Problem requirements: Beginning at the line that contains "vfov_deg: 73.8" and ending at the last line of the entries, write out each line exactly; include nothing outside that span.

(Images with lens parameters)
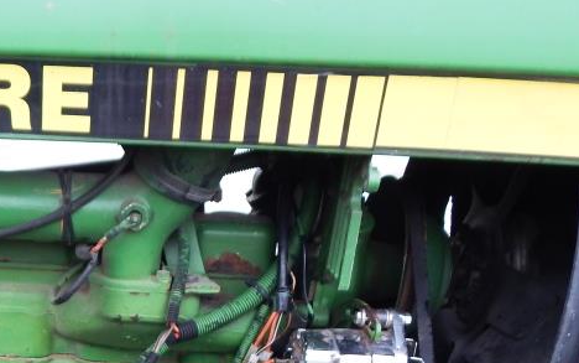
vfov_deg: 22.6
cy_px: 472
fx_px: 805
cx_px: 51
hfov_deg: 36.9
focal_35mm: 51
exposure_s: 1/60
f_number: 3
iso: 125
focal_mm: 4
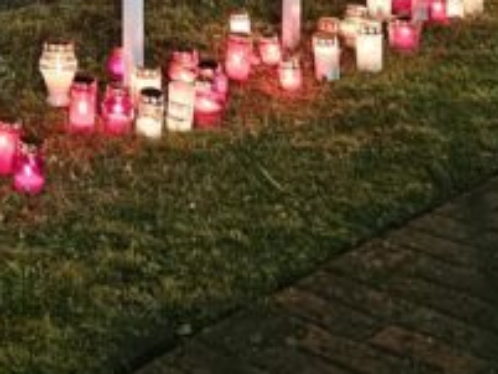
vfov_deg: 11.3
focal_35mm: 117
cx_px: -144
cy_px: -396
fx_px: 1684
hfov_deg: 16.0
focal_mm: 6.3
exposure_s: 1/25
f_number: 1.7
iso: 800
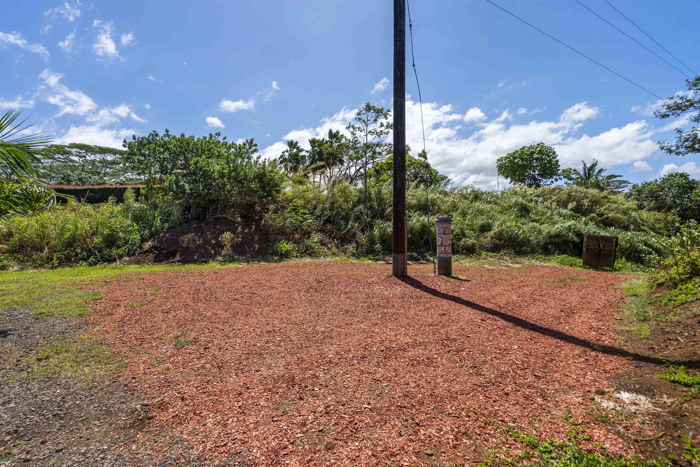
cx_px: 350
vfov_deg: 73.8
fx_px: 311
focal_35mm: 16
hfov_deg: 96.7
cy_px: 234
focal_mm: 16
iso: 250
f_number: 8
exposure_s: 1/1000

Written solution:
vfov_deg: 73.8
fx_px: 311
focal_35mm: 16
hfov_deg: 96.7
cy_px: 234
focal_mm: 16
iso: 250
f_number: 8
exposure_s: 1/1000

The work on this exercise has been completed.